Reproduce every one of the records below word for word, leaving out the pictures.
════════
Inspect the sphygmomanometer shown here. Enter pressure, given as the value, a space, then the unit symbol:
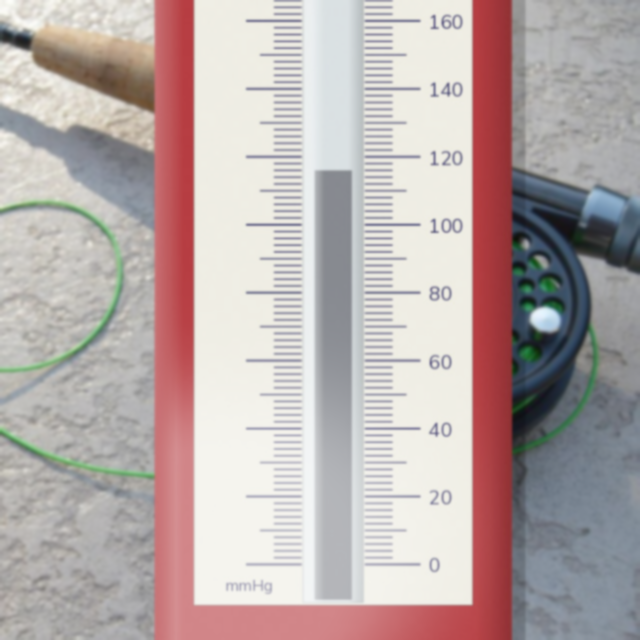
116 mmHg
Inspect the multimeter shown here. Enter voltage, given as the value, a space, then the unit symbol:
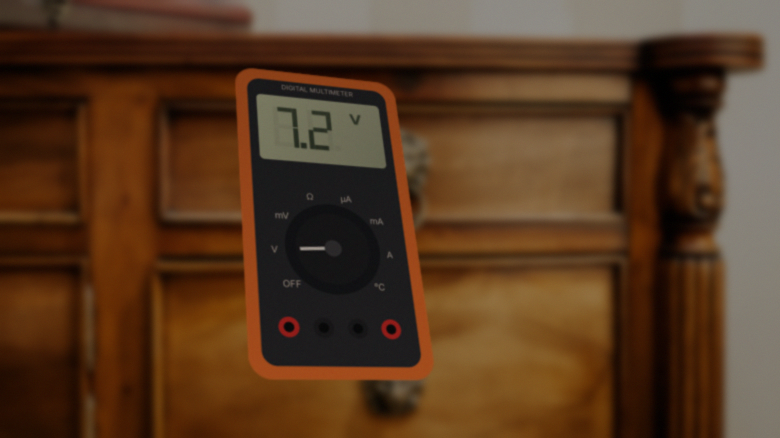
7.2 V
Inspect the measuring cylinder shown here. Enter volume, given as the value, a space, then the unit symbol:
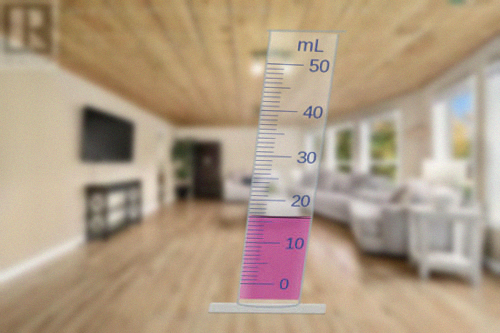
16 mL
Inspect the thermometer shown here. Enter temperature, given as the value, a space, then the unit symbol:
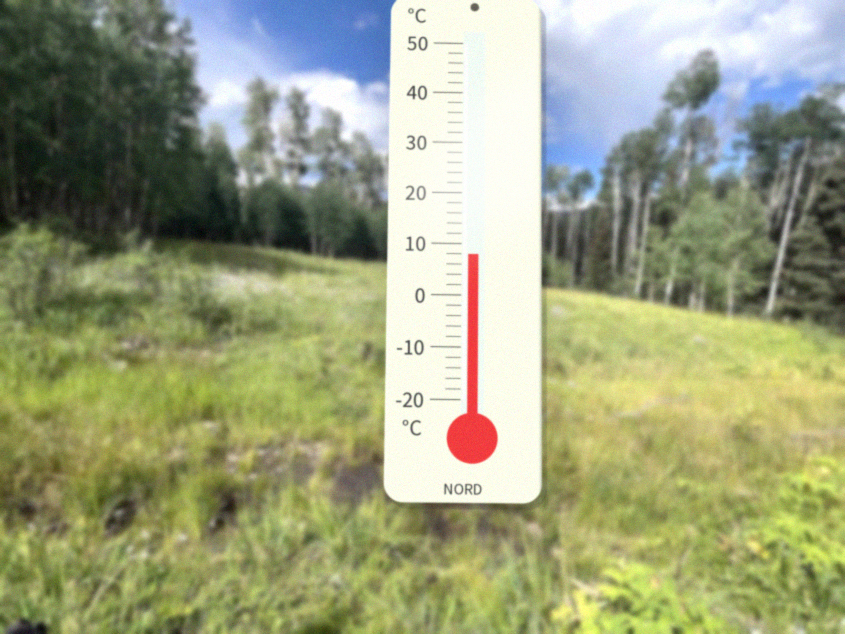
8 °C
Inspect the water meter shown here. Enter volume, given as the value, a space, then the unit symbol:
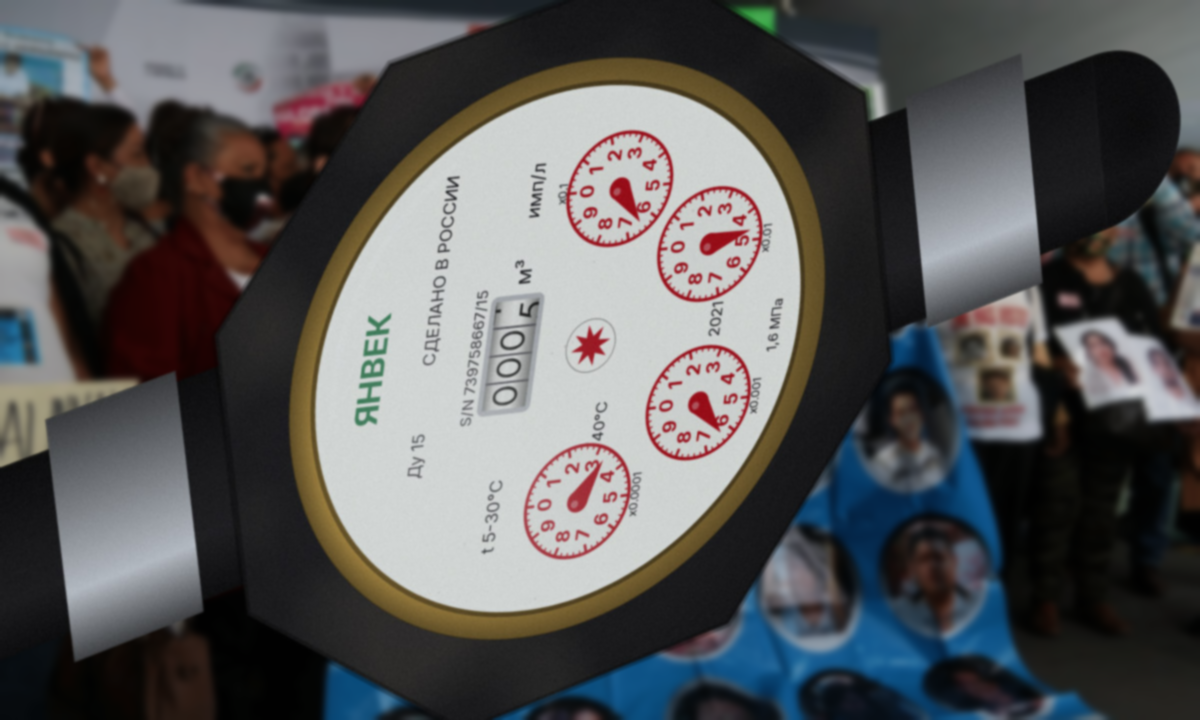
4.6463 m³
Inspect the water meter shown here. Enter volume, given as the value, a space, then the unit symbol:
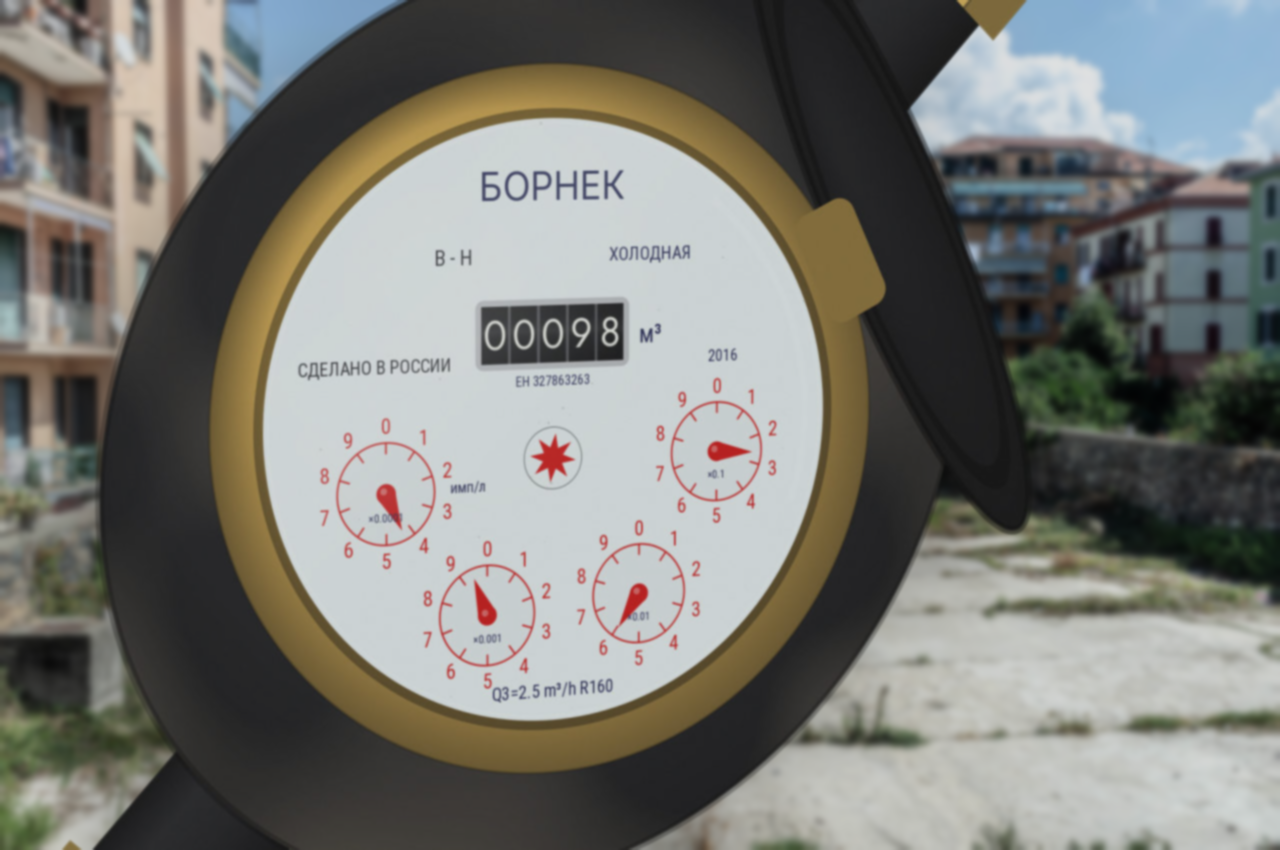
98.2594 m³
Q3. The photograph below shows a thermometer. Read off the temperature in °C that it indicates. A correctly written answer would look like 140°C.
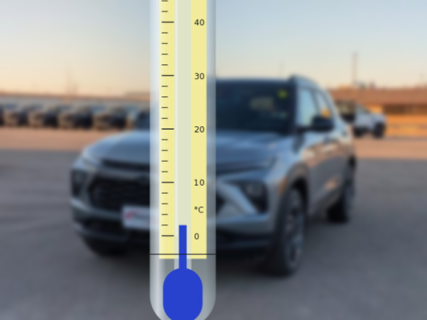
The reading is 2°C
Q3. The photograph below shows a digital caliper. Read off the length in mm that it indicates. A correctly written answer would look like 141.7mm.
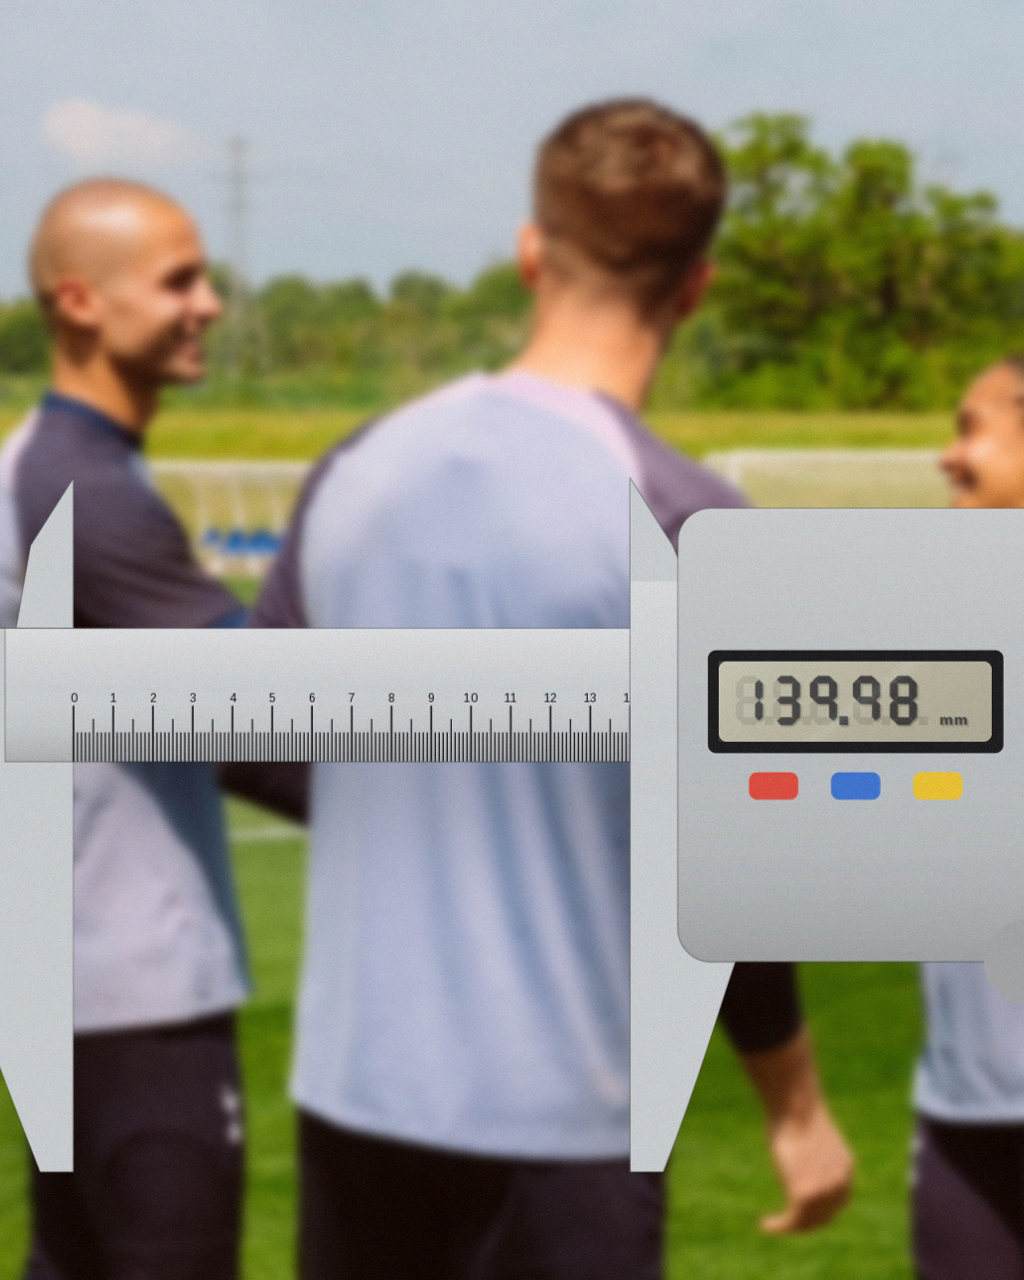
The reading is 139.98mm
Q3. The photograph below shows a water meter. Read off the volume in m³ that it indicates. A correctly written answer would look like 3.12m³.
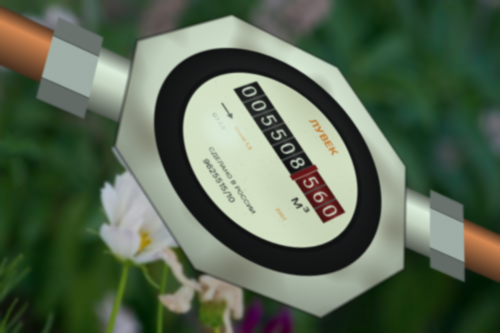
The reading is 5508.560m³
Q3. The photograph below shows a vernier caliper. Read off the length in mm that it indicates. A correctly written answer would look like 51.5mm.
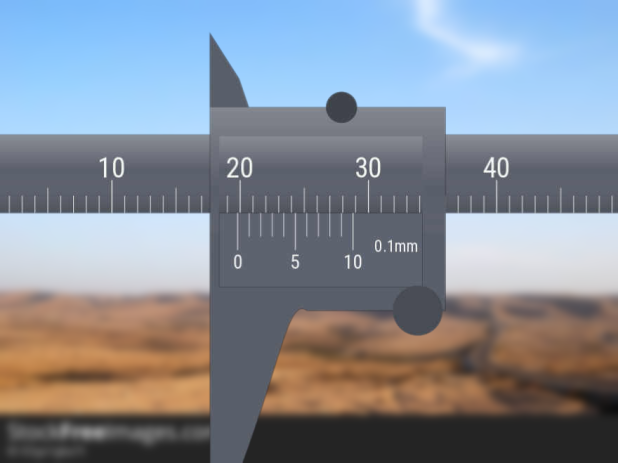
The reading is 19.8mm
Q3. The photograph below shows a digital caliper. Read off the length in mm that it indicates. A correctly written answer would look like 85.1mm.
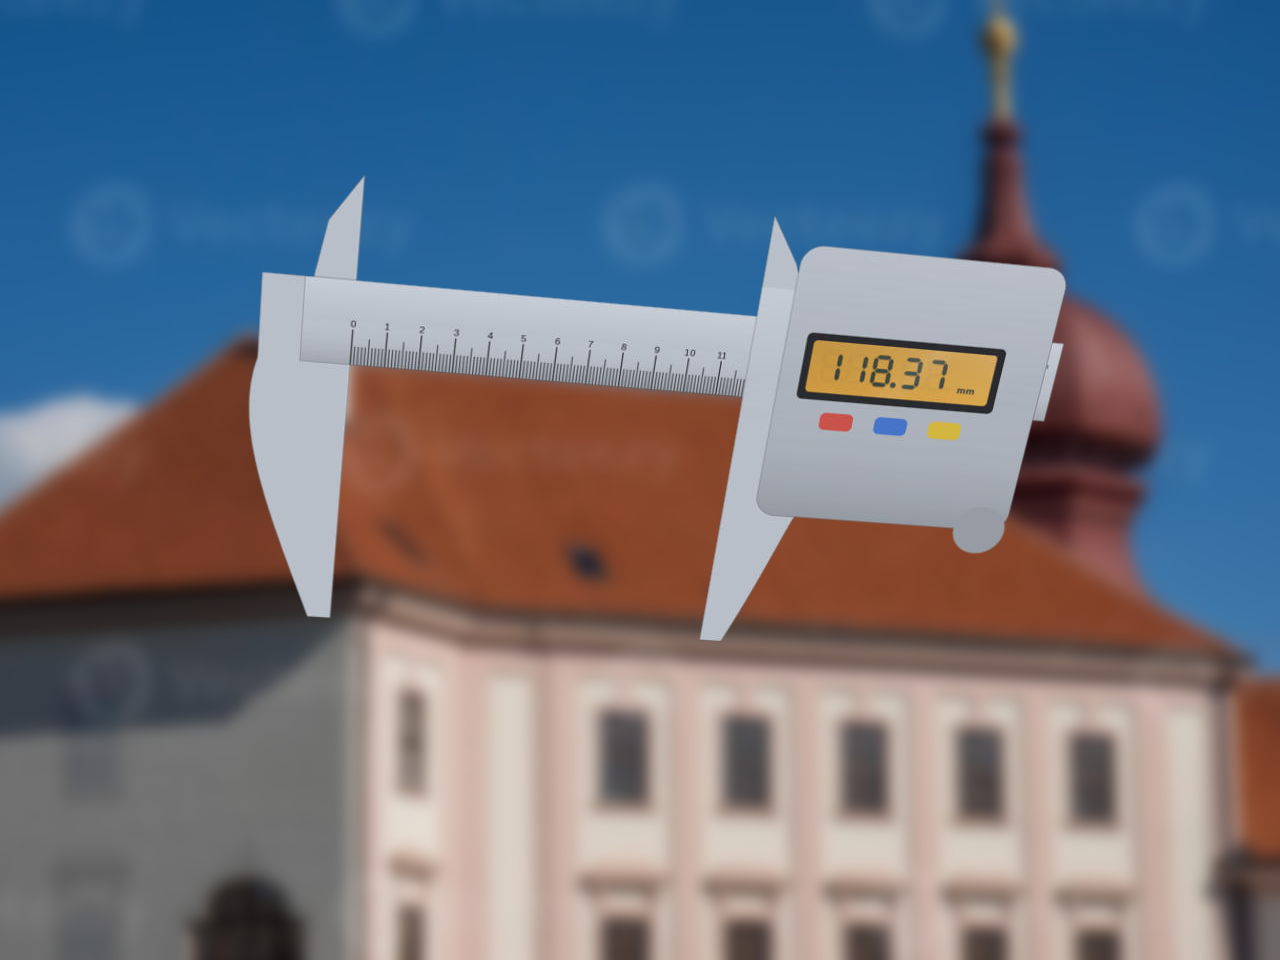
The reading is 118.37mm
════════
* Answer for the task
Inspect the sphygmomanometer shown here. Enter pressure, given as the value, a space, then the unit symbol:
116 mmHg
Inspect the multimeter shown here. Enter voltage, given as the value, a space, then the unit symbol:
7.2 V
Inspect the measuring cylinder shown here. Enter volume, given as the value, a space, then the unit symbol:
16 mL
Inspect the thermometer shown here. Enter temperature, given as the value, a space, then the unit symbol:
8 °C
Inspect the water meter shown here. Enter volume, given as the value, a space, then the unit symbol:
4.6463 m³
Inspect the water meter shown here. Enter volume, given as the value, a space, then the unit symbol:
98.2594 m³
Q3. The photograph below shows a thermometer. Read off the temperature in °C that it indicates. A correctly written answer would look like 140°C.
The reading is 2°C
Q3. The photograph below shows a digital caliper. Read off the length in mm that it indicates. A correctly written answer would look like 141.7mm.
The reading is 139.98mm
Q3. The photograph below shows a water meter. Read off the volume in m³ that it indicates. A correctly written answer would look like 3.12m³.
The reading is 5508.560m³
Q3. The photograph below shows a vernier caliper. Read off the length in mm that it indicates. A correctly written answer would look like 51.5mm.
The reading is 19.8mm
Q3. The photograph below shows a digital caliper. Read off the length in mm that it indicates. A correctly written answer would look like 85.1mm.
The reading is 118.37mm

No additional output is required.